Task description
Render every line of the rows below as a JSON list of strings, one string per line, skipping blank lines. Omit the pictures.

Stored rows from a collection
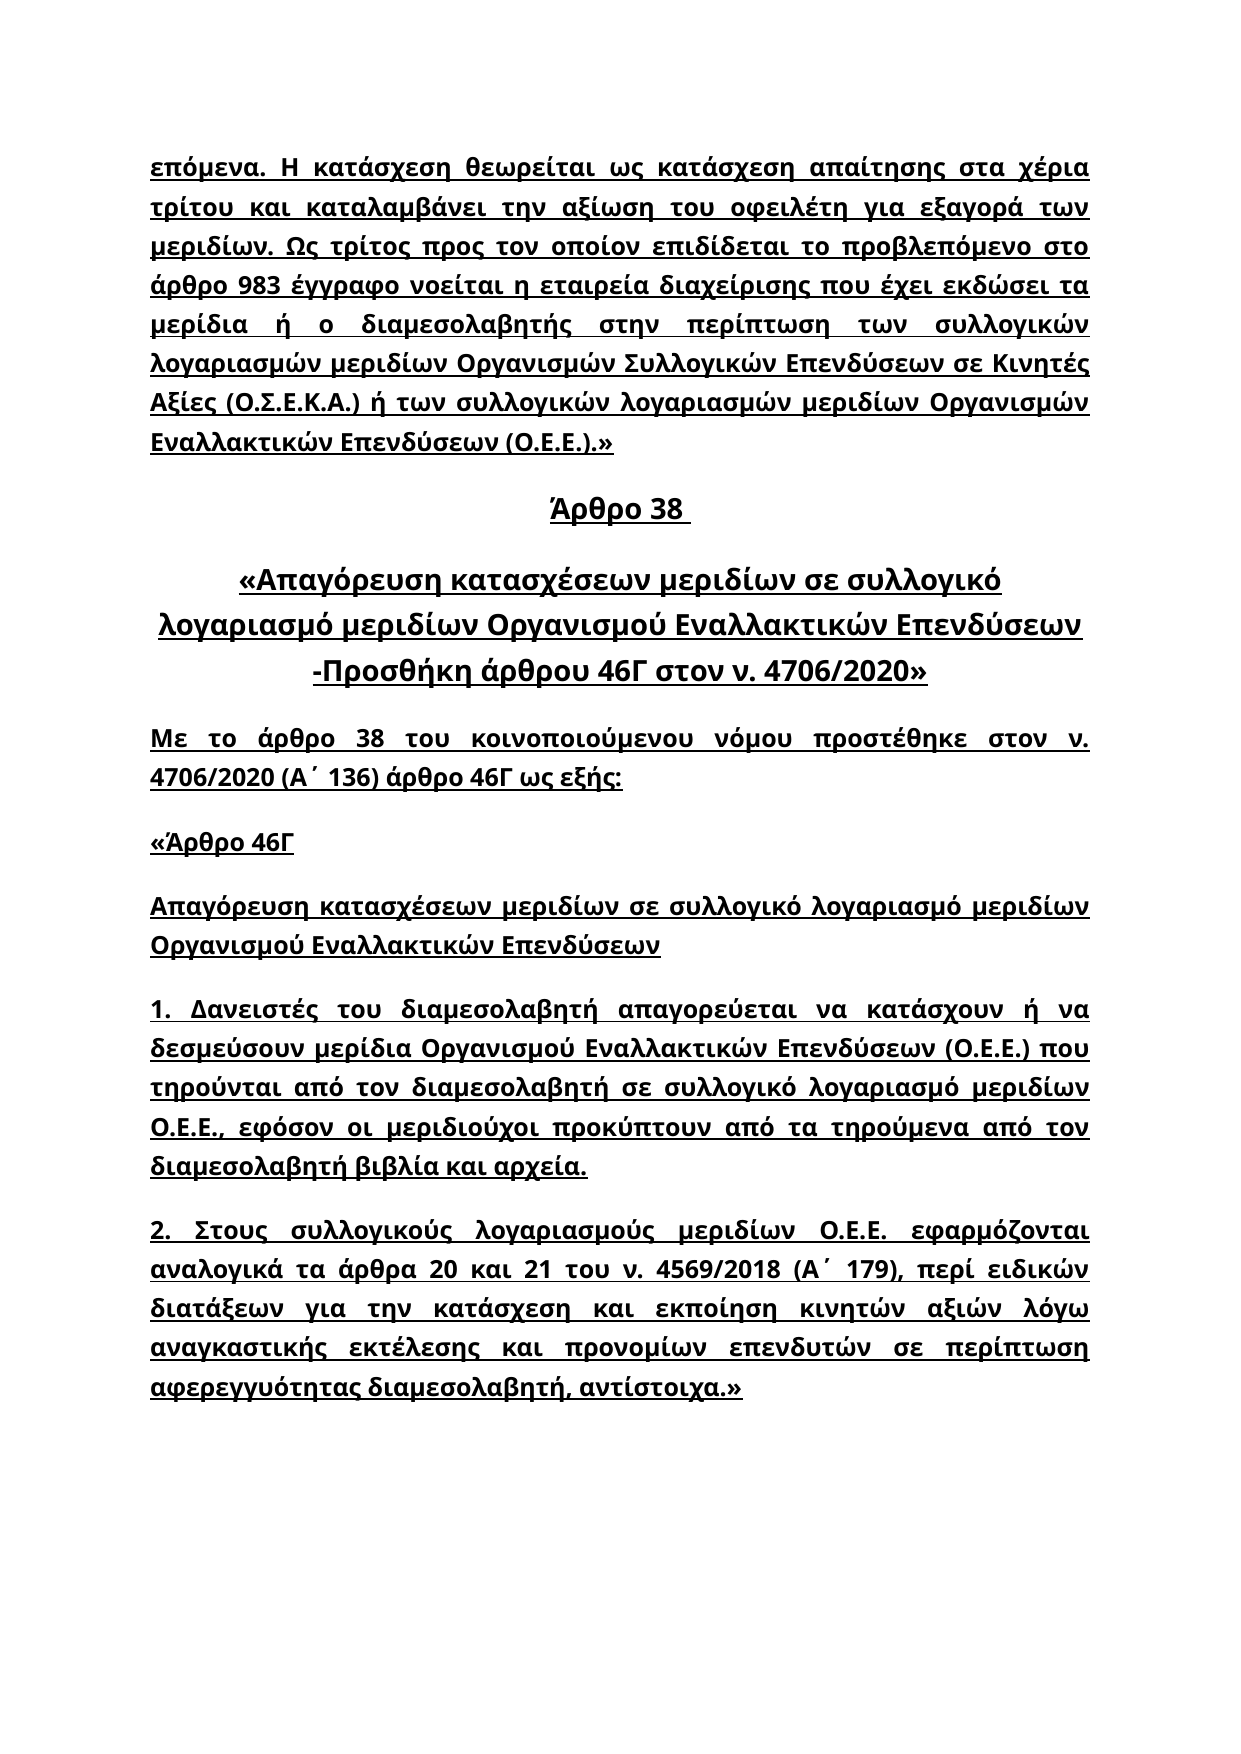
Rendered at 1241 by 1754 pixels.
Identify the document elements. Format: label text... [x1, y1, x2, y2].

text Ο.Ε.Ε., εφόσον οι μεριδιούχοι προκύπτουν από τα τηρούμενα από τον [150, 1101, 1090, 1138]
text διαμεσολαβητή βιβλία και αρχεία. [150, 1140, 1090, 1182]
text Οργανισμού Εναλλακτικών Επενδύσεων [150, 919, 1090, 962]
text Απαγόρευση κατασχέσεων μεριδίων σε συλλογικό λογαριασμό μεριδίων [150, 888, 1090, 917]
text μερίδια ή ο διαμεσολαβητής στην περίπτωση των συλλογικών [150, 298, 1090, 336]
text δεσμεύσουν μερίδια Οργανισμού Εναλλακτικών Επενδύσεων (Ο.Ε.Ε.) που [150, 1022, 1090, 1060]
text Εναλλακτικών Επενδύσεων (Ο.Ε.Ε.).» [150, 416, 1090, 458]
text άρθρο 983 έγγραφο νοείται η εταιρεία διαχείρισης που έχει εκδώσει τα [150, 259, 1090, 296]
text Αξίες (Ο.Σ.Ε.Κ.Α.) ή των συλλογικών λογαριασμών μεριδίων Οργανισμών [150, 377, 1090, 414]
text 1. Δανειστές του διαμεσολαβητή απαγορεύεται να κατάσχουν ή να [150, 992, 1090, 1021]
text τρίτου και καταλαμβάνει την αξίωση του οφειλέτη για εξαγορά των [150, 181, 1090, 218]
text επόμενα. Η κατάσχεση θεωρείται ως κατάσχεση απαίτησης στα χέρια [150, 150, 1090, 179]
subtitle Άρθρο 38 [150, 488, 1090, 528]
text λογαριασμών μεριδίων Οργανισμών Συλλογικών Επενδύσεων σε Κινητές [150, 337, 1090, 375]
text μεριδίων. Ως τρίτος προς τον οποίον επιδίδεται το προβλεπόμενο στο [150, 220, 1090, 257]
text Με το άρθρο 38 του κοινοποιούμενου νόμου προστέθηκε στον ν. [150, 721, 1090, 750]
text 4706/2020 (Α΄ 136) άρθρο 46Γ ως εξής: [150, 752, 1090, 794]
text αφερεγγυότητας διαμεσολαβητή, αντίστοιχα.» [150, 1361, 1090, 1403]
text διατάξεων για την κατάσχεση και εκποίηση κινητών αξιών λόγω [150, 1282, 1090, 1320]
text 2. Στους συλλογικούς λογαριασμούς μεριδίων Ο.Ε.Ε. εφαρμόζονται [150, 1212, 1090, 1241]
text αναγκαστικής εκτέλεσης και προνομίων επενδυτών σε περίπτωση [150, 1322, 1090, 1359]
text τηρούνται από τον διαμεσολαβητή σε συλλογικό λογαριασμό μεριδίων [150, 1062, 1090, 1099]
text «Άρθρο 46Γ [150, 824, 1090, 858]
text αναλογικά τα άρθρα 20 και 21 του ν. 4569/2018 (Α΄ 179), περί ειδικών [150, 1243, 1090, 1281]
subtitle «Απαγόρευση κατασχέσεων μεριδίων σε συλλογικό λογαριασμό μεριδίων Οργανισμού Εναλλακτικών Επενδύσεων -Προσθήκη άρθρου 46Γ στον ν. 4706/2020» [150, 559, 1090, 690]
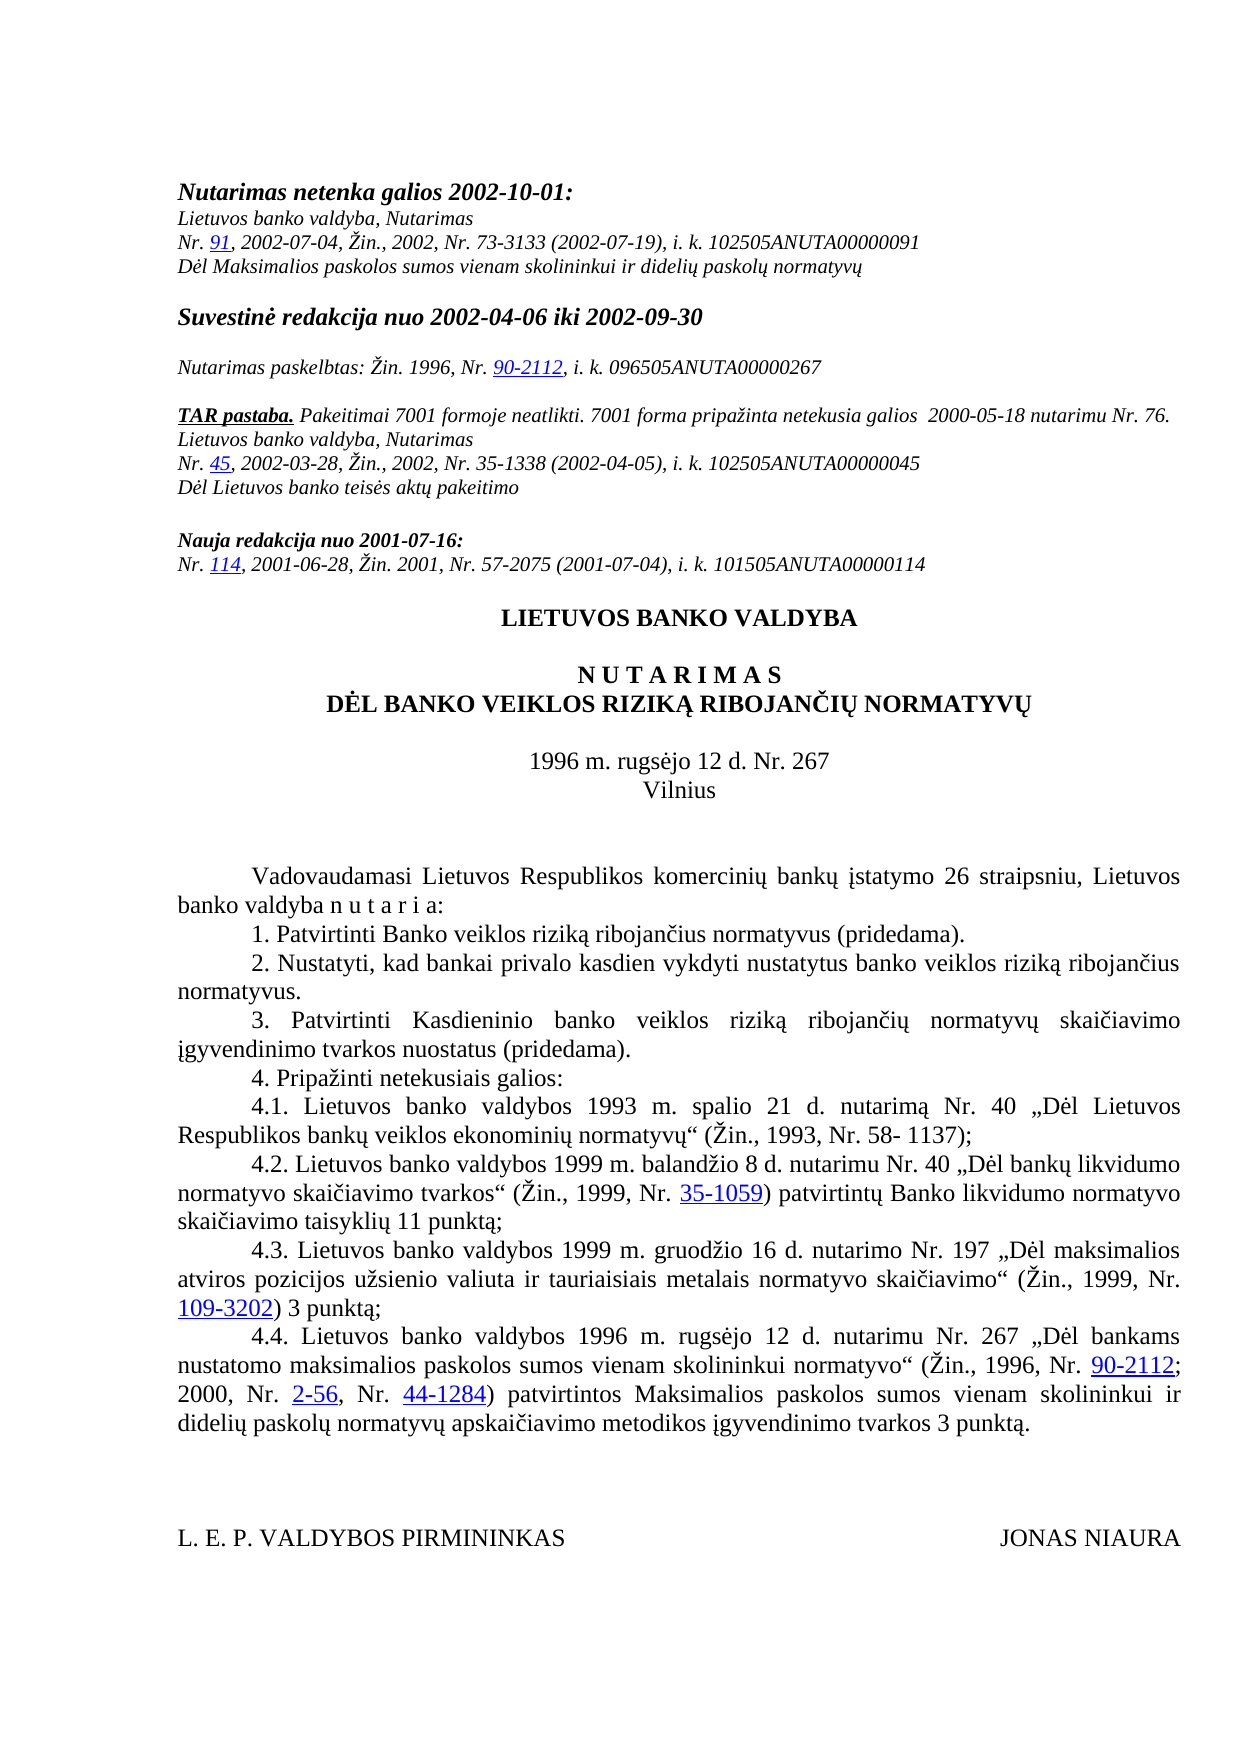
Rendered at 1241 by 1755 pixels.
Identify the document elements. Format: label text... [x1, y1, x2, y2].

Written solution
[
  "Rendered at 1241 by 1754 pixels.",
  "Identify the document elements. Format: label text... [x1, y1, x2, y2].",
  "text Ο.Ε.Ε., εφόσον οι μεριδιούχοι προκύπτουν από τα τηρούμενα από τον [150, 1101, 1090, 1138]",
  "text διαμεσολαβητή βιβλία και αρχεία. [150, 1140, 1090, 1182]",
  "text Οργανισμού Εναλλακτικών Επενδύσεων [150, 919, 1090, 962]",
  "text Απαγόρευση κατασχέσεων μεριδίων σε συλλογικό λογαριασμό μεριδίων [150, 888, 1090, 917]",
  "text μερίδια ή ο διαμεσολαβητής στην περίπτωση των συλλογικών [150, 298, 1090, 336]",
  "text δεσμεύσουν μερίδια Οργανισμού Εναλλακτικών Επενδύσεων (Ο.Ε.Ε.) που [150, 1022, 1090, 1060]",
  "text Εναλλακτικών Επενδύσεων (Ο.Ε.Ε.).» [150, 416, 1090, 458]",
  "text άρθρο 983 έγγραφο νοείται η εταιρεία διαχείρισης που έχει εκδώσει τα [150, 259, 1090, 296]",
  "text Αξίες (Ο.Σ.Ε.Κ.Α.) ή των συλλογικών λογαριασμών μεριδίων Οργανισμών [150, 377, 1090, 414]",
  "text 1. Δανειστές του διαμεσολαβητή απαγορεύεται να κατάσχουν ή να [150, 992, 1090, 1021]",
  "text τρίτου και καταλαμβάνει την αξίωση του οφειλέτη για εξαγορά των [150, 181, 1090, 218]",
  "text επόμενα. Η κατάσχεση θεωρείται ως κατάσχεση απαίτησης στα χέρια [150, 150, 1090, 179]",
  "subtitle Άρθρο 38 [150, 488, 1090, 528]",
  "text λογαριασμών μεριδίων Οργανισμών Συλλογικών Επενδύσεων σε Κινητές [150, 337, 1090, 375]",
  "text μεριδίων. Ως τρίτος προς τον οποίον επιδίδεται το προβλεπόμενο στο [150, 220, 1090, 257]",
  "text Με το άρθρο 38 του κοινοποιούμενου νόμου προστέθηκε στον ν. [150, 721, 1090, 750]",
  "text 4706/2020 (Α΄ 136) άρθρο 46Γ ως εξής: [150, 752, 1090, 794]",
  "text αφερεγγυότητας διαμεσολαβητή, αντίστοιχα.» [150, 1361, 1090, 1403]",
  "text διατάξεων για την κατάσχεση και εκποίηση κινητών αξιών λόγω [150, 1282, 1090, 1320]",
  "text 2. Στους συλλογικούς λογαριασμούς μεριδίων Ο.Ε.Ε. εφαρμόζονται [150, 1212, 1090, 1241]",
  "text αναγκαστικής εκτέλεσης και προνομίων επενδυτών σε περίπτωση [150, 1322, 1090, 1359]",
  "text τηρούνται από τον διαμεσολαβητή σε συλλογικό λογαριασμό μεριδίων [150, 1062, 1090, 1099]",
  "text «Άρθρο 46Γ [150, 824, 1090, 858]",
  "text αναλογικά τα άρθρα 20 και 21 του ν. 4569/2018 (Α΄ 179), περί ειδικών [150, 1243, 1090, 1281]",
  "subtitle «Απαγόρευση κατασχέσεων μεριδίων σε συλλογικό λογαριασμό μεριδίων Οργανισμού Εναλλακτικών Επενδύσεων -Προσθήκη άρθρου 46Γ στον ν. 4706/2020» [150, 559, 1090, 690]",
  "Rendered at 1241 by 1755 pixels.",
  "Identify the document elements. Format: label text... [x1, y1, x2, y2]."
]